Last year's run on these lawns was exceptional by any standard. Maria reached the final as a qualifier, beating eighth seed Amanda Anisimova and four top-20 players on the way, and became the oldest winner of a WTA 500 tournament. Those 500 ranking points from her title now sit on the cusp of expiry, leaving Maria with 1,111 points overall and the risk that an early loss at Queen's could see her tumble outside the WTA Top 120.
Her comments after qualifying mixed bewilderment with blunt practicality. "It didn't feel [different to last year]. It feels almost like a normal tournament because I had to start over again in qualifying," she said, adding: "Already what I did last year was amazing and to be a champion here, I thought I deserved a wildcard and to get a little bit of respect." Maria also said: "I did it last year. It was not five years ago."
The friction is clear in a short exchange of facts: a defending champion, 38 and the oldest player in the WTA Top 100, required extra matches to reach the same event she won twelve months earlier, while four lower-ranked domestic players were fast-tracked into the field. Maria told reporters she understood the tournament wanting to support British players but found it "tough" that the champion was not granted automatic consideration.
Two immediate consequences follow.
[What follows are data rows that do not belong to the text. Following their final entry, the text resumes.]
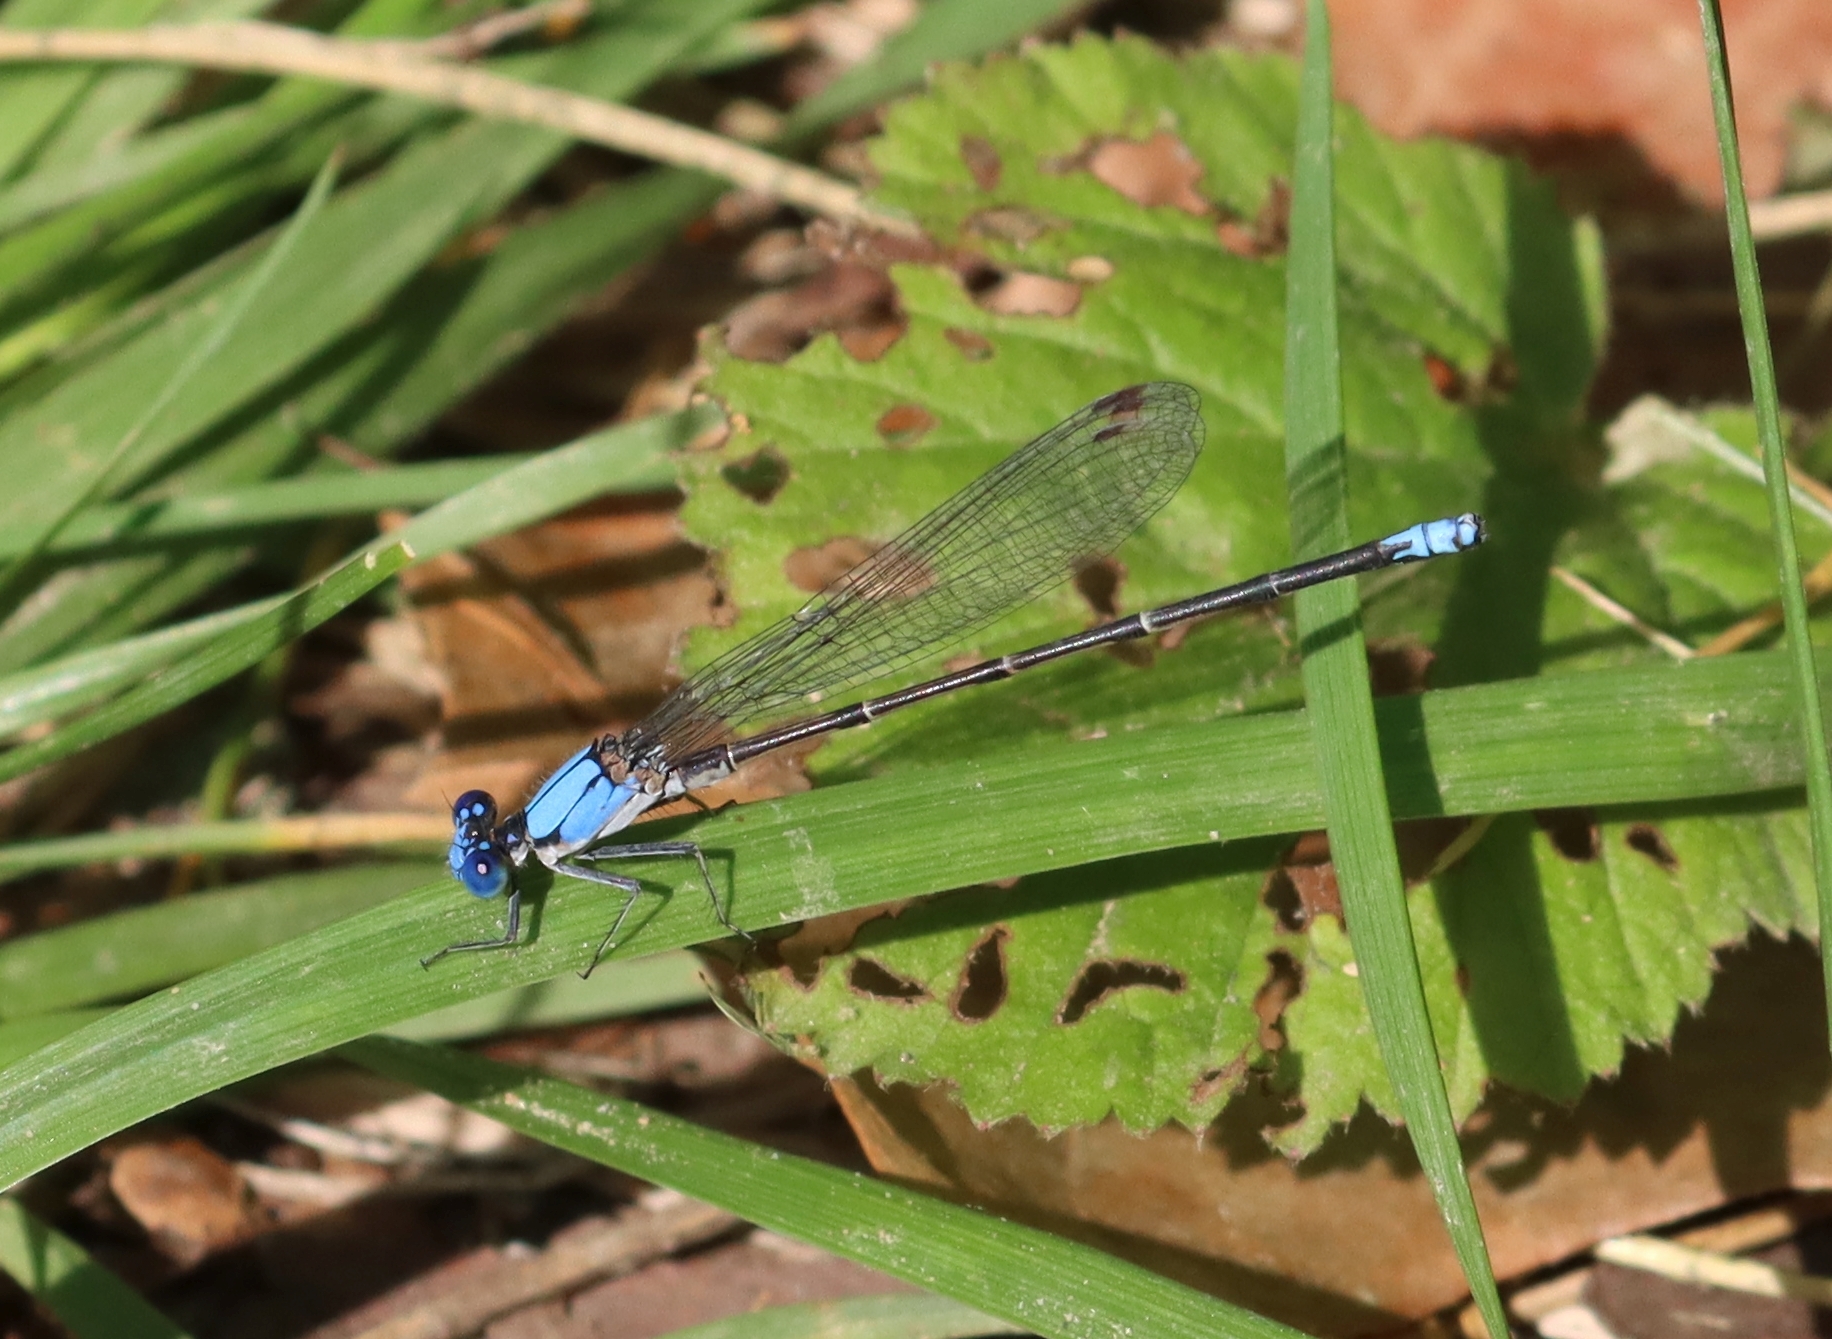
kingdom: Animalia
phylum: Arthropoda
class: Insecta
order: Odonata
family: Coenagrionidae
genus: Argia
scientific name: Argia apicalis
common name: Blue-fronted dancer
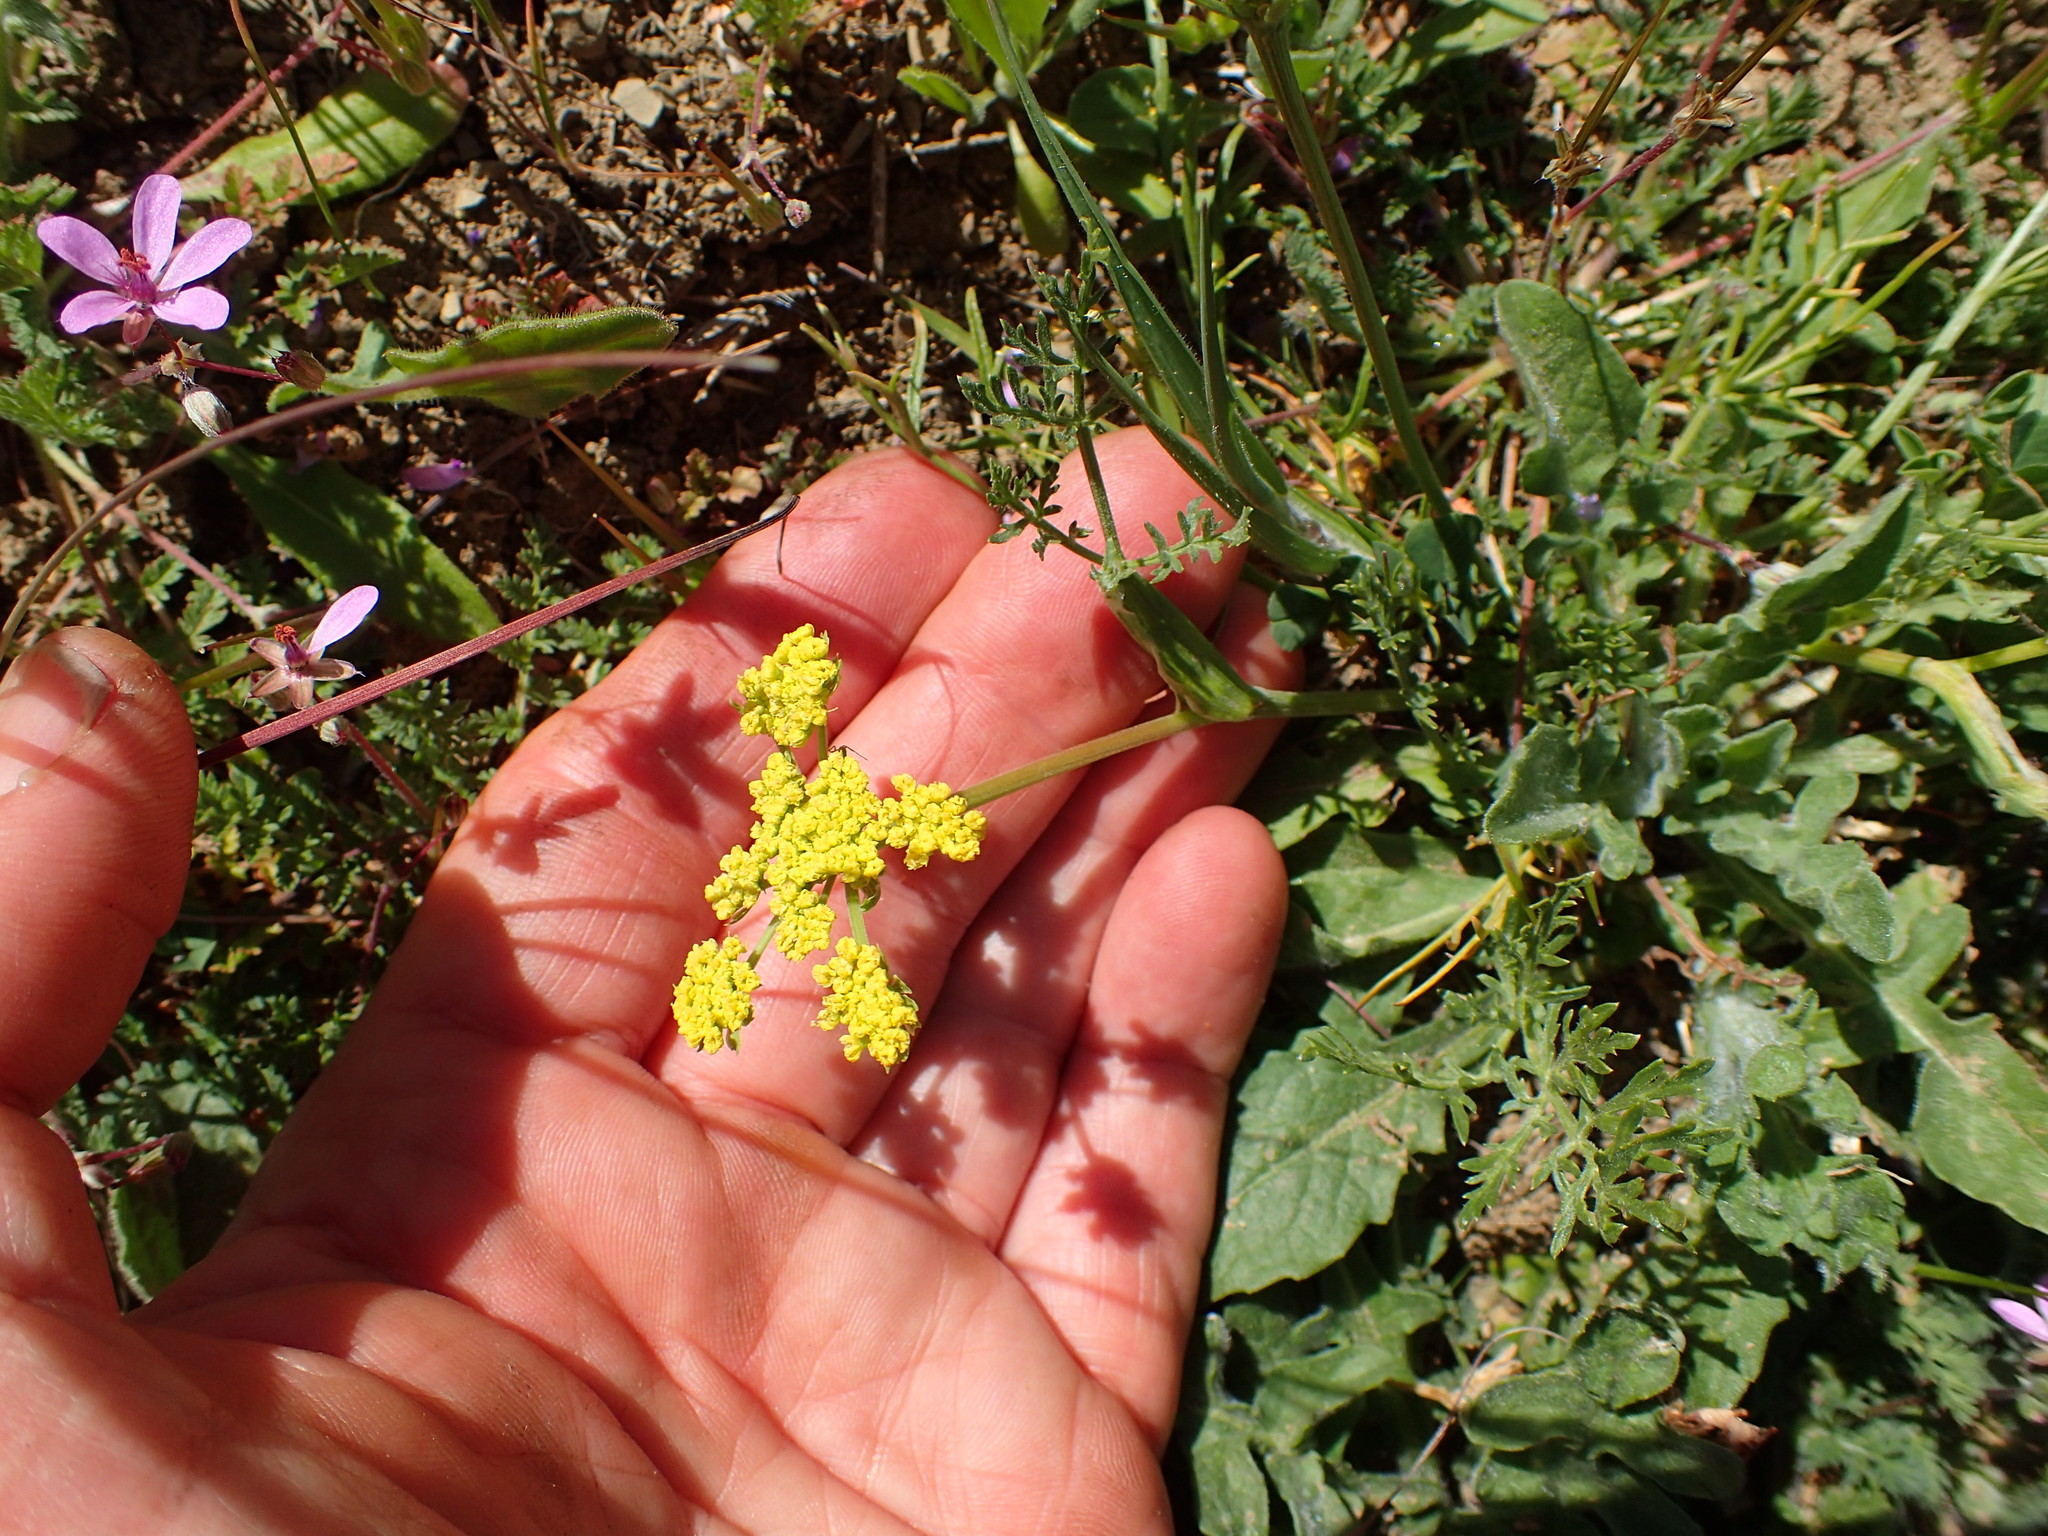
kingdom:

First, Maria must convert the work of Sunday into results on the main stage; she is scheduled to face Maria Sakkari in the first round on Tuesday, with a possible second-round meeting against Elena Rybakina on the horizon. Second, the math is unforgiving: failure to defend the 500 points she earned last year would not just be a headline loss of prestige, it could materially damage her ranking and entry routes for upcoming events.
The unresolved question remains procedural and public: why the tournament chose this year to give every women's wildcard to British players rather than offer the returning champion a spot. Maria's answer is a personal one — she says champions should expect recognition — and the tournament's choice is now part of the story heading into Tuesday's matches.
Her next match will not only test whether she can repeat last year's improbable surge; it will determine whether those expiring points survive and whether Maria's protest about respect and wildcards looks justified on the scoreboard as well as in print. For readers tracking her season, a tight win on Tuesday is the simplest, most concrete answer to everything she has loudly questioned off the court.